TEXT:
......
How new gods are made
Some of the most unlikely people have had godhead thrust upon them, says Bob Rickard, entranced and enlightened by this hefty study of more than 80 mortals who have been deified
Balloonists coming down in the French countryside were taken for gods or angels
Accidental Gods
On Men Unwittingly Turned Divine
Anna Della Subin
Granta Books 2022
Hb, £20, 460pp, ISBN 9781783785018
Many of the subjects of this delightfully curious book had no deliberate part in their ascendency. It also includes a few accidental goddesses. This process seems to be universal – folklorist Robert Darnton wrote about the first balloonists coming down in the French countryside and being taken for gods or angels; and, as recently as 1999, footballer David Beckham was deified as a Buddhist protector god in Bangkok’s Pariwat temple ( FT137:20) – and one worthy of serious study.
Anna Subin – an American writer, editor and journalist – had the splendid idea to study a selection of more than 80 people, from diverse cultures and times, who have been inadvertently deified, often in their absence and sometimes long after their demise. Some of her subjects are well known – St Paul, Columbus, Prince Philip, Haile Selassie, various Cæsars, Gandhi, Queen Victoria – but her galaxy of lesser knowns is the real treasure trove. Subin’s themes, too, are familiar in that she acknowledges the racism of the old colonial empires in facilitating how poor, aboriginal, uneducated peoples viewed the “civilised” invaders. But there is so much more than that in her narratives.
Subin’s lively and erudite discussion doesn’t just expose some neglected corners of history but shines a compassionate light into them, revealing the long forgotten origins of local deities and heroes. What makes it a really satisfying read is that she spends some time with the characters her curiosity resurrects from oblivion, revealing the often improbable (and often comic) chains of events that led to their apotheosis. Then, icing her cake, her branching investigations follow various closely related aspects – from the ritualistic to the comedic – each more wonderful than the previous. The entranced reader cannot help but be delighted and enlightened by these further expeditions as she enthusiastically pursues her subjects, even into the Afterlife.
Subin divides her hefty study simply into three sections: the first dealing with how new gods are made; a long study of the British Raj and its ideals of nationality and masculinity; and lastly on the variations of how “whiteness” was deified all over the world. Significantly, many of her examples are of figures from the “civilised” world who ventured into the dark hearts of Africa, Japan, India, and South America.
......
INPUT DATA:
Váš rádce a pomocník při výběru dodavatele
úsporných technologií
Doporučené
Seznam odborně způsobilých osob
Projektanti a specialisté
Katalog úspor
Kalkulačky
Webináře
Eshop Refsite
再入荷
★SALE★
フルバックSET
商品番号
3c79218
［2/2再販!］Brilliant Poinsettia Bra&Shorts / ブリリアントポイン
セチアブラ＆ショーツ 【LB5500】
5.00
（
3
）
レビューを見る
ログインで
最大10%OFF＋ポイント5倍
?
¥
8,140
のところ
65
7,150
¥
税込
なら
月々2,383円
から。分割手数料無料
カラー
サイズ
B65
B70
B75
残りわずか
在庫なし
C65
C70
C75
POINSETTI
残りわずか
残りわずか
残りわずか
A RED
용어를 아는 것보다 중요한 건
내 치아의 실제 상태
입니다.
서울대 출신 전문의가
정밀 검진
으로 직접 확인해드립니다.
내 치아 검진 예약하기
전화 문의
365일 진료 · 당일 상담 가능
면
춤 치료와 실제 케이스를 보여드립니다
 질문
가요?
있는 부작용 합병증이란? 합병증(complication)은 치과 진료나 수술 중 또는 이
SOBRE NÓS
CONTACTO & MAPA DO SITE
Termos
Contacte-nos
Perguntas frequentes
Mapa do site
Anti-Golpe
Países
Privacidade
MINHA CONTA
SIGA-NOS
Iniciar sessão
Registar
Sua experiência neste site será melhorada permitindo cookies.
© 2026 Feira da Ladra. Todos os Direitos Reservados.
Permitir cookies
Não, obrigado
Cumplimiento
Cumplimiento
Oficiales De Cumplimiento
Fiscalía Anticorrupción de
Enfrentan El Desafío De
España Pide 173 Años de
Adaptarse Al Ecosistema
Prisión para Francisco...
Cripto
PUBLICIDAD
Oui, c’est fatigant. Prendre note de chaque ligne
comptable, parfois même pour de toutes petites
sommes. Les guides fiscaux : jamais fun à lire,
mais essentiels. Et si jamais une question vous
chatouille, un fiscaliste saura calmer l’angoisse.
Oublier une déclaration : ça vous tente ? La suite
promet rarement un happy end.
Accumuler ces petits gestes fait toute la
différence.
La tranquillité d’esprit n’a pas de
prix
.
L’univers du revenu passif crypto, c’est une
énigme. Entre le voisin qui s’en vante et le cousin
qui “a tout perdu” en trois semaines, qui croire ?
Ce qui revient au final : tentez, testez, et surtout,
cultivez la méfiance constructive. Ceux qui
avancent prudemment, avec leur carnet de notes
......
ACTIVITY 1: According to the review, which publisher issued Accidental Gods?
ACTIVITY 2: List every place that the review names as a destination where figures from the "civilised" world ventured.
ACTIVITY 3: Print the stretch of the review from "Subin divides her" through "and South America.".
These rows come from a different source than the review.

RESPONSE 1: Granta Books

RESPONSE 2: Africa, Japan, India, South America

RESPONSE 3:
Subin divides her hefty study simply into three sections: the first dealing with how new gods are made; a long study of the British Raj and its ideals of nationality and masculinity; and lastly on the variations of how “whiteness” was deified all over the world. Significantly, many of her examples are of figures from the “civilised” world who ventured into the dark hearts of Africa, Japan, India, and South America.